EXERCISE AIM. Give the number of lines below that hold the string "Hướng", and nothing more.

>>>

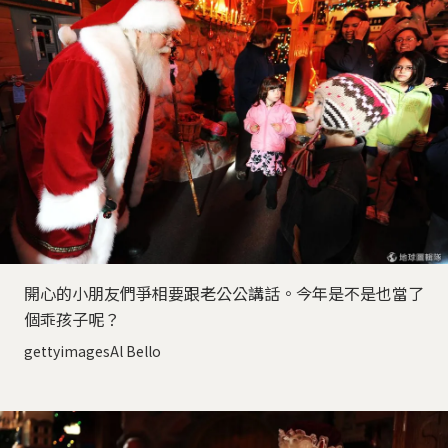
開心的小朋友們爭相要跟老公公講話。今年是不是也當了
個乖孩子呢？
gettyimagesAl Bello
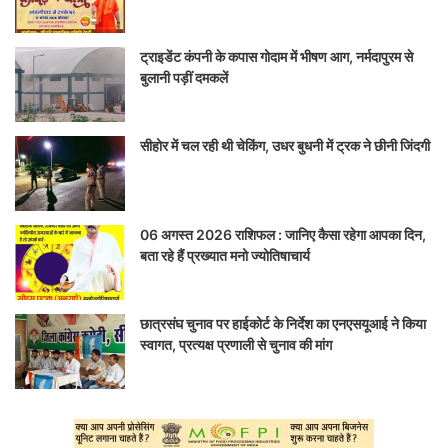
ट्राइडेंट कंपनी के कपास गोदाम में भीषण आग, नर्मदापुरम से
बुलानी पड़ीं दमकलें
सीहोर में चल रही थी चेकिंग, उधर बुधनी में ट्रक ने छीनी जिंदगी
06 अगस्त 2026 राशिफल : जानिए कैसा रहेगा आपका दिन,
बता रहे हैं प्रख्यात मनो ज्योतिषाचार्य
छात्रसंघ चुनाव पर हाईकोर्ट के निर्देश का एनएसयूआई ने किया
स्वागत, प्रत्यक्ष प्रणाली से चुनाव की मांग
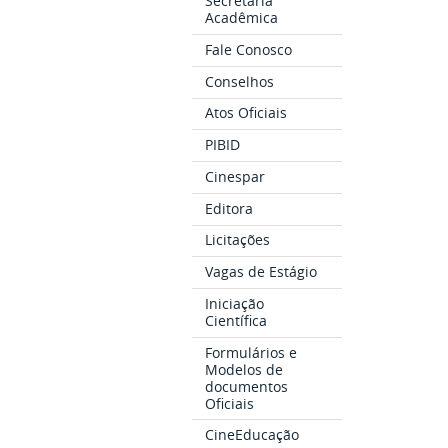
Secretaria
Acadêmica
Fale Conosco
Conselhos
Atos Oficiais
PIBID
Cinespar
Editora
Licitações
Vagas de Estágio
Iniciação
Científica
Formulários e
Modelos de
documentos
Oficiais
CineEducação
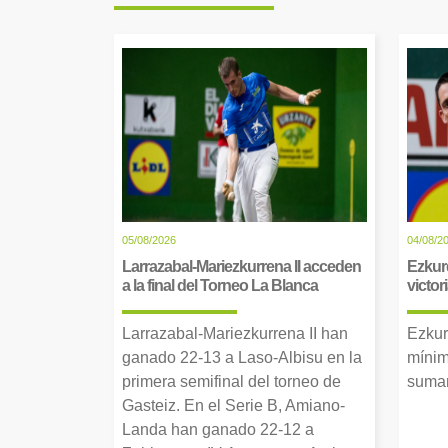
05/08/2026
04/08/2
Larrazabal-Mariezkurrena II acceden
Ezkur
a la final del Torneo La Blanca
victor
Larrazabal-Mariezkurrena II han
Ezkur
ganado 22-13 a Laso-Albisu en la
mínim
primera semifinal del torneo de
suman
Gasteiz. En el Serie B, Amiano-
Landa han ganado 22-12 a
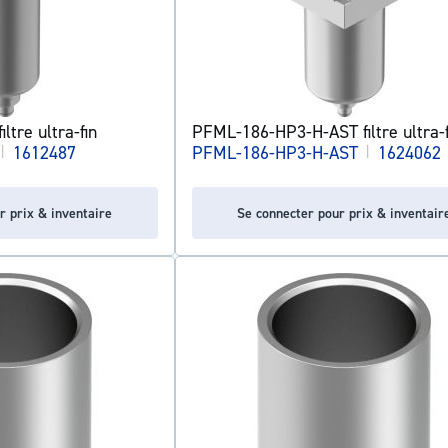
tre ultra-fin
PFML-186-HP3-H-AST filtre ultra-f
|
1612487
PFML-186-HP3-H-AST
|
1624062
r prix & inventaire
Se connecter pour prix & inventair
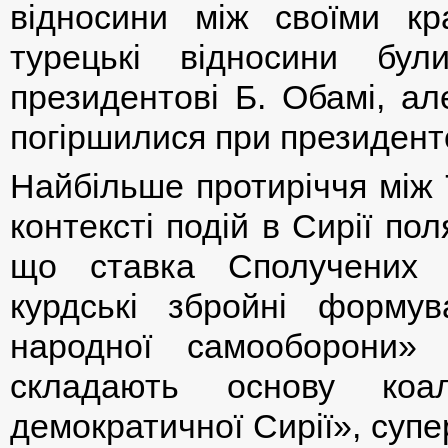
відносини між своїми кр
турецькі відносини бу
президентові Б. Обамі, ал
погіршилися при президенто
Найбільше протиріччя між
контексті подій в Сирії пол
що ставка Сполучених 
курдські збройні форму
народної самооборони» 
складають основу коал
демократичної Сирії», супе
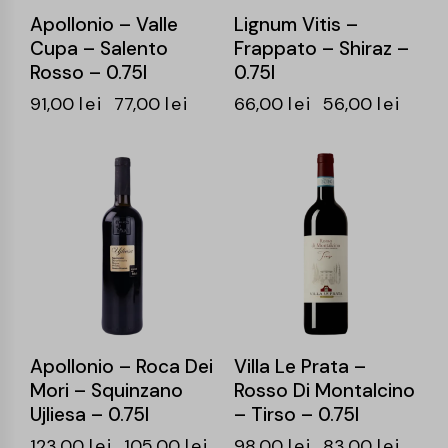
Apollonio – Valle
Lignum Vitis –
Cupa – Salento
Frappato – Shiraz –
Rosso – 0.75l
0.75l
91,00
lei
77,00
lei
66,00
lei
56,00
lei
-15%
-15%
Apollonio – Roca Dei
Villa Le Prata –
Mori – Squinzano
Rosso Di Montalcino
Ujliesa – 0.75l
– Tirso – 0.75l
123,00
lei
105,00
lei
98,00
lei
83,00
lei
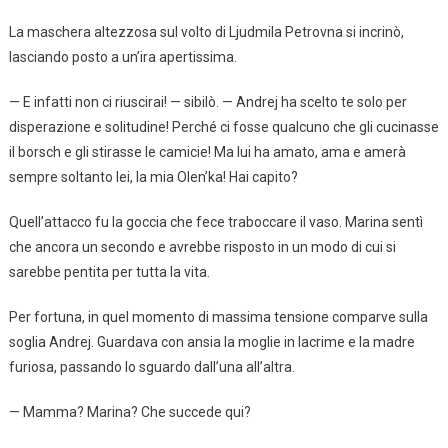
La maschera altezzosa sul volto di Ljudmila Petrovna si incrinò,
lasciando posto a un’ira apertissima.
— E infatti non ci riuscirai! — sibilò. — Andrej ha scelto te solo per
disperazione e solitudine! Perché ci fosse qualcuno che gli cucinasse
il borsch e gli stirasse le camicie! Ma lui ha amato, ama e amerà
sempre soltanto lei, la mia Olen’ka! Hai capito?
Quell’attacco fu la goccia che fece traboccare il vaso. Marina sentì
che ancora un secondo e avrebbe risposto in un modo di cui si
sarebbe pentita per tutta la vita.
Per fortuna, in quel momento di massima tensione comparve sulla
soglia Andrej. Guardava con ansia la moglie in lacrime e la madre
furiosa, passando lo sguardo dall’una all’altra.
— Mamma? Marina? Che succede qui?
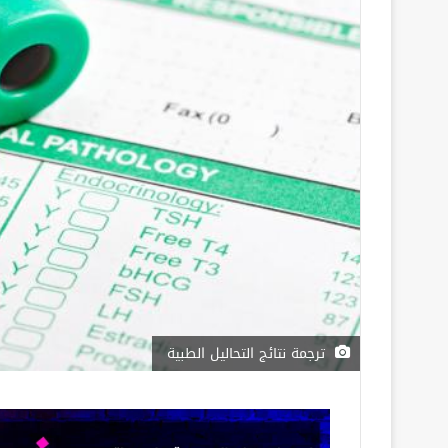
ترجمة نتائج التحاليل الطبية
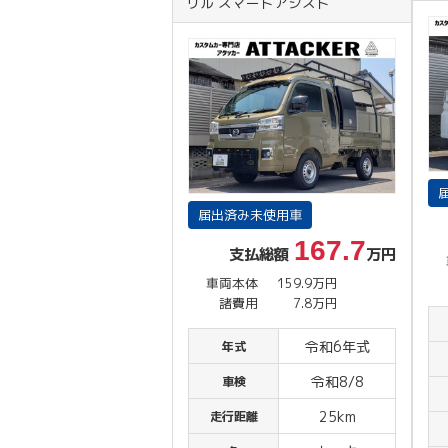
リル スマートアシスト
届出済み未使用車
167.7
支払総額
万円
車両本体
159.9万円
諸費用
7.8万円
令和6年式
年式
令和8/8
車検
25km
走行距離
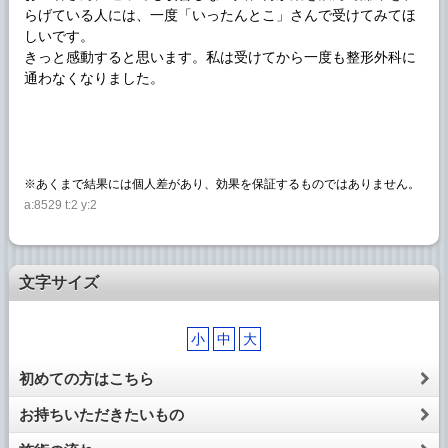
らげている人には、一度「いったんとこ」さんで受けてみてほ
しいです。
きっと感動すると思います。私は受けてから一度も整形外科に
通わなくなりました。
※あくまで結果には個人差があり、効果を保証するものではありません。
a:8529 t:2 y:2
文字サイズ
小
中
大
初めての方はこちら
お持ちいただきたいもの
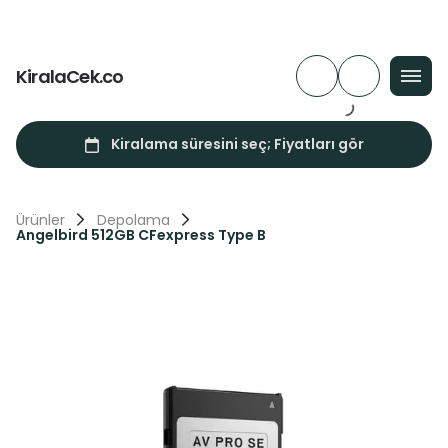
KiralaCek.co
Ürünler
Depolama
Angelbird 512GB CFexpress Type B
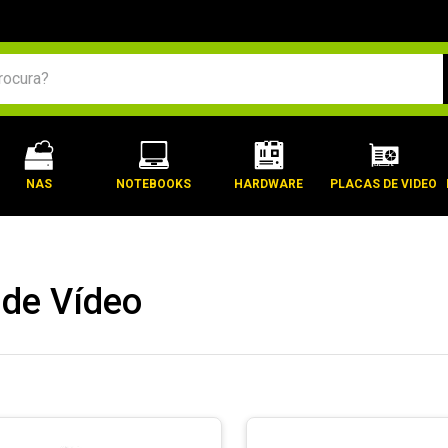
BUSCADOS
NAS
NOTEBOOKS
HARDWARE
PLACAS DE VIDEO
 de Vídeo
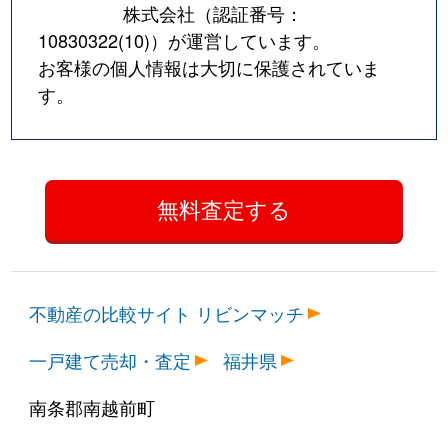
株式会社（認証番号：
10830322(10)
）が運営しています。
お客様の個人情報は大切に保護されていま
す。
不動産の比較サイト リビンマッチ
一戸建て売却・査定
福井県
南条郡南越前町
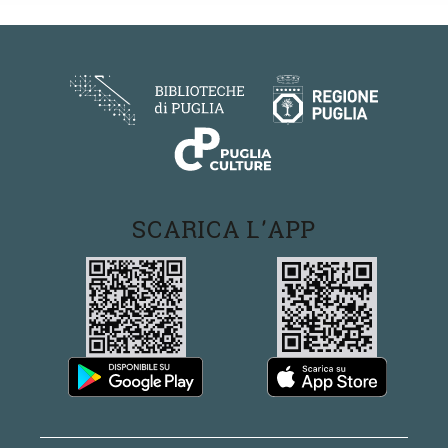
SCARICA L'APP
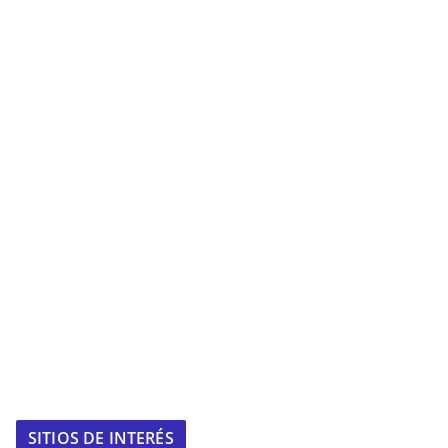
SITIOS DE INTERÉS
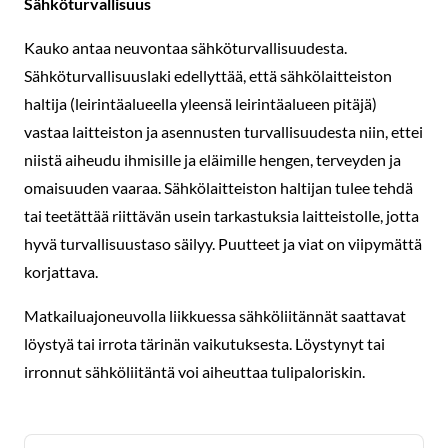
Sähköturvallisuus
Kauko antaa neuvontaa sähköturvallisuudesta.
Sähköturvallisuuslaki edellyttää, että sähkölaitteiston
haltija (leirintäalueella yleensä leirintäalueen pitäjä)
vastaa laitteiston ja asennusten turvallisuudesta niin, ettei
niistä aiheudu ihmisille ja eläimille hengen, terveyden ja
omaisuuden vaaraa. Sähkölaitteiston haltijan tulee tehdä
tai teetättää riittävän usein tarkastuksia laitteistolle, jotta
hyvä turvallisuustaso säilyy. Puutteet ja viat on viipymättä
korjattava.
Matkailuajoneuvolla liikkuessa sähköliitännät saattavat
löystyä tai irrota tärinän vaikutuksesta. Löystynyt tai
irronnut sähköliitäntä voi aiheuttaa tulipaloriskin.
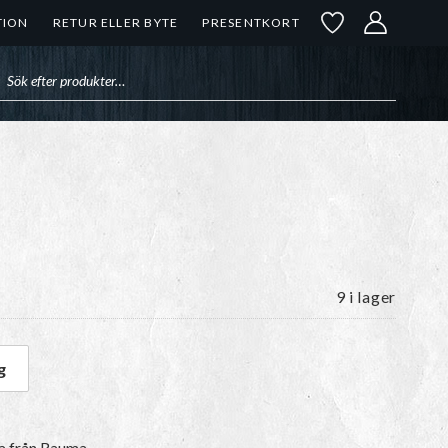
TION
RETUR ELLER BYTE
PRESENTKORT
uktsökning
9 i lager
g
ngd
a
från Rauma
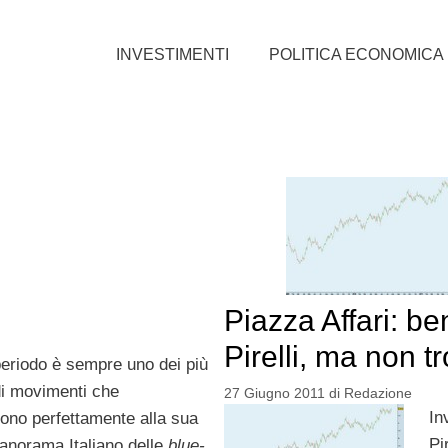
INVESTIMENTI
POLITICA ECONOMICA
Piazza Affari: be
Pirelli, ma non t
periodo è sempre uno dei più
di movimenti che
27 Giugno 2011
di
Redazione
In
cono perfettamente alla sua
Pi
anorama Italiano delle
blue-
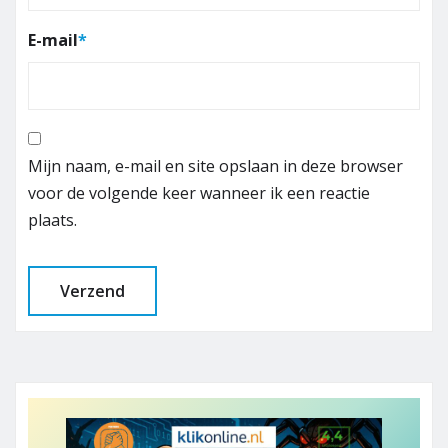
E-mail
*
Mijn naam, e-mail en site opslaan in deze browser
voor de volgende keer wanneer ik een reactie
plaats.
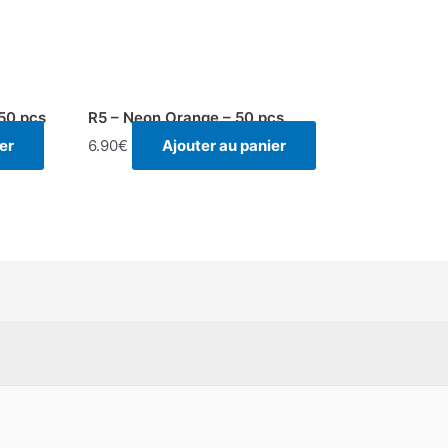
 50 pcs
R5 – Neon Orange – 50 pcs
er
6.90
€
Ajouter au panier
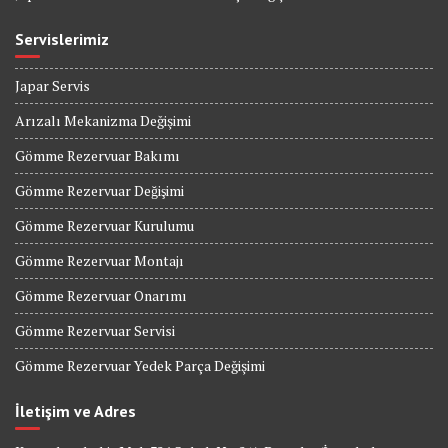
Servislerimiz
Japar Servis
Arızalı Mekanizma Değişimi
Gömme Rezervuar Bakımı
Gömme Rezervuar Değişimi
Gömme Rezervuar Kurulumu
Gömme Rezervuar Montajı
Gömme Rezervuar Onarımı
Gömme Rezervuar Servisi
Gömme Rezervuar Yedek Parça Değişimi
İletişim ve Adres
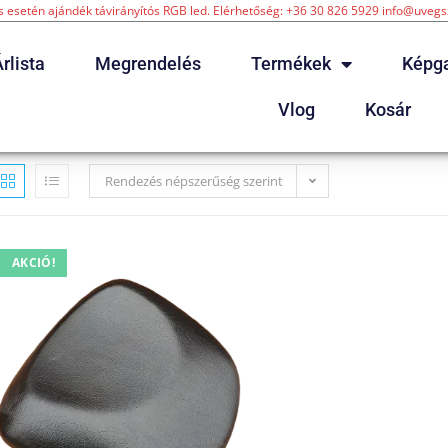
 esetén ajándék távirányítós RGB led. Elérhetőség: +36 30 826 5929 info@uveg
rlista
Megrendelés
Termékek
Képga
Vlog
Kosár
Rendezés népszerűség szerint
AKCIÓ!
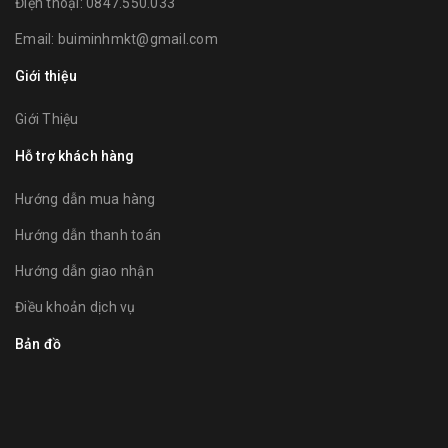
Điện thoại:
0847.550.033
Email:
buiminhmkt@gmail.com
Giới thiệu
Giới Thiệu
Hỗ trợ khách hàng
Hướng dẫn mua hàng
Hướng dẫn thanh toán
Hướng dẫn giao nhận
Điều khoản dịch vụ
Bản đồ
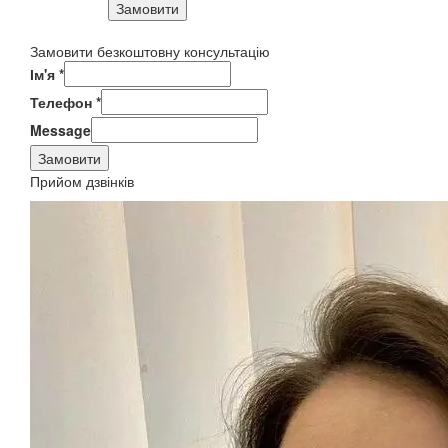
Замовити
Замовити безкоштовну консультацію
Ім'я
*
Телефон
*
Message
Замовити
Прийом дзвінків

<<<

COMPLETED EXERCISE. 3